The image below shows several story shapes that Vonnegut created and appears in his essay collection A Man Without a Country.
The lecture and the image above suggest a simple idea for viewing the shape of the story as a graph of the good or ill fortune of its central character(s) from the beginning of the story to the end.
As Vonnegut says, "there's no reason why the shapes of stories can't be fed into computers...", but can we program a computer to generate the shape of a given story on its own?
This project uses a pretrained transformer model to classify the sentiment of passages of a story. The sentiment score (positive or negative) approximates good fortune or ill fortune of the story's central characters. Plotting a rolling average of the sentiment score yields a line that traces the shape of the story along Vonnegut's axes.
How well does this simple approach work? Testing the program on stories that Vonnegut discusses allows us to compare the generated shape to some sort of expected shape.
In another lecture Vonnegut describes how the ambiguity of Hamlet makes it a great story and makes it a difficult story to plot on these two axes. The plot above seems to corroborate that idea. The shape is negative throughout, but does contain significant upward swings.
It would be an interesting exercise to annotate the shape of this plot (and the others below) with the major plot points from the story to see how well the computer-generated shape matches reader expectations.
The shape of Metamorphosis isn't quite as pessimistic as Vonnegut's proposed shape, but the program does generate a shape of general ill fortune.
This shape doesn't quite match what we expect for the Cinderella story. The graph shows the central "peak" followed by a "pit" before rising steeply at the end, but I admit that I had to tweak some of the text processing and sizing of the rolling average window to get this result. One problem that Cinderella poses for this model is that the text of the story is very short. In order to accumulate enough scores to plot a shape we have to score sentiment over very short segments of the text (i.e., ~100 tokens).
I'm fairly pleased with the results above. Although some hand-engineering went into the parameters used to produce the shapes of these stories the approach and the pretrained transformer model achieved what I was hoping for. I might be able to remove some of the hand-engineering by dynamically selecting story segmentation and window parameters based on the length of the text.
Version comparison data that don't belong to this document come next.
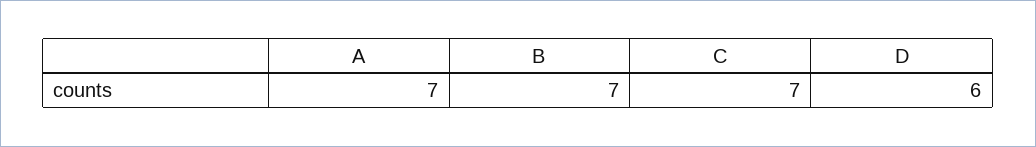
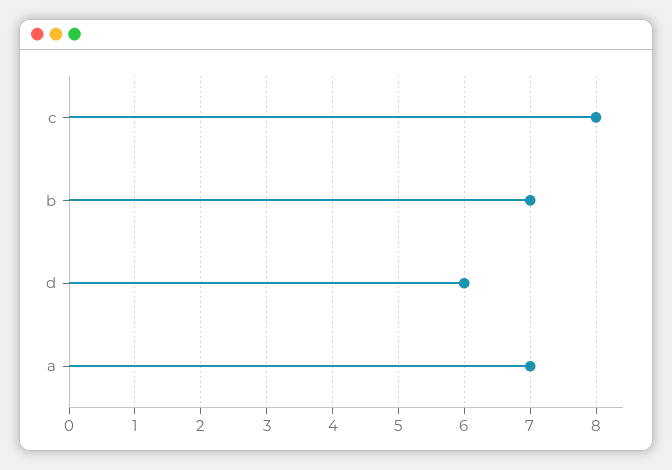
  {
    "A": 7,
    "B": 7,
-   "C": 7,
+   "C": 8,
    "D": 6
  }

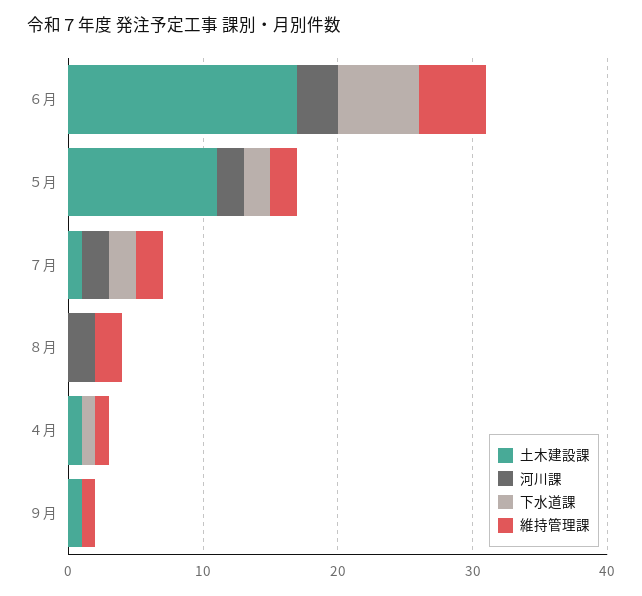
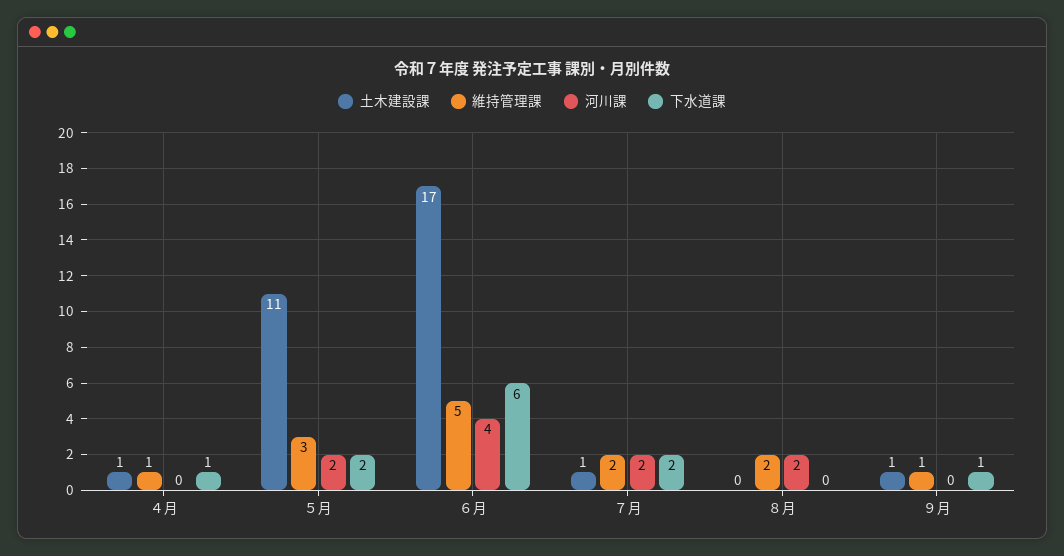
  {
    "土木建設課": {
      "６月": 17,
      "５月": 11,
      "７月": 1,
      "８月": 0,
      "４月": 1,
      "９月": 1
    },
    "河川課": {
-     "６月": 3,
+     "６月": 4,
      "５月": 2,
      "７月": 2,
      "８月": 2,
      "４月": 0,
      "９月": 0
    },
    "下水道課": {
      "６月": 6,
      "５月": 2,
      "７月": 2,
      "８月": 0,
      "４月": 1,
-     "９月": 0
+     "９月": 1
    },
    "維持管理課": {
      "６月": 5,
-     "５月": 2,
+     "５月": 3,
      "７月": 2,
      "８月": 2,
      "４月": 1,
      "９月": 1
    }
  }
Although the pretrained model yields sentiment scores that render pleasing story shapes we might do better with a model trained (or re-trained) on more representative text. The Hugging Face model was fine-tuned on the Stanford Sentiment Treebank.
I use a pretrained sentiment analysis pipeline from the Hugging Face transformers
library to classify the sentiment of story segments.
In order to graph story shapes with a "hand-drawn" appearance I use matplotlib's XKCD module.
My first attempt used a sliding window over the story text to track sentiment rather than a rolling average, but the pretrained model scores were too polarized (i.e., mean absolute value over 0.92) to plot a pleasant shape. The image below shows the result of plotting the sentiment of a sliding window of 100 tokens over Beowulf with the window advanced one line at a time:
This first approach also suggests a drawback of using a pretrained sentiment analysis model: one cannot alter the maximum input embedding length. The pretrained Hugging Face model has a maximum input length of 512 tokens, so it can only classify the sentiment of short samples of the story. As a result the sliding window approach uses a very small sliding window. Using a rolling average more effectively incorporates sentiment from broader sections of the story.
The emotional arcs of stories are dominated by six basic shapes by Reagan et. al provides a much more thorough exploration of computational approaches to the shapes of stories.
If you'd like to play around with this program yourself you can do so either via a command-line program or in a Python shell.
After cloning the repository run the following commands to initialize a Python virtual environment and install dependencies:
virtualenv venv
source venv/bin/activate
pip install -r requirements.txt
Run the command-line program with
python -m story_shapes.story_shapes
The command-line usage is shown below
usage: story_shapes.py [-h] [--story-path STORY_PATH] [--title TITLE] [--shape-path SHAPE_PATH]
Generate a graph of the shape of a story a la Kurt Vonnegut.
optional arguments:
-h, --help show this help message and exit
--story-path STORY_PATH
Filepath to read the story from.
--title TITLE The title of the story
--shape-path SHAPE_PATH
Filepath to write the shape graph to.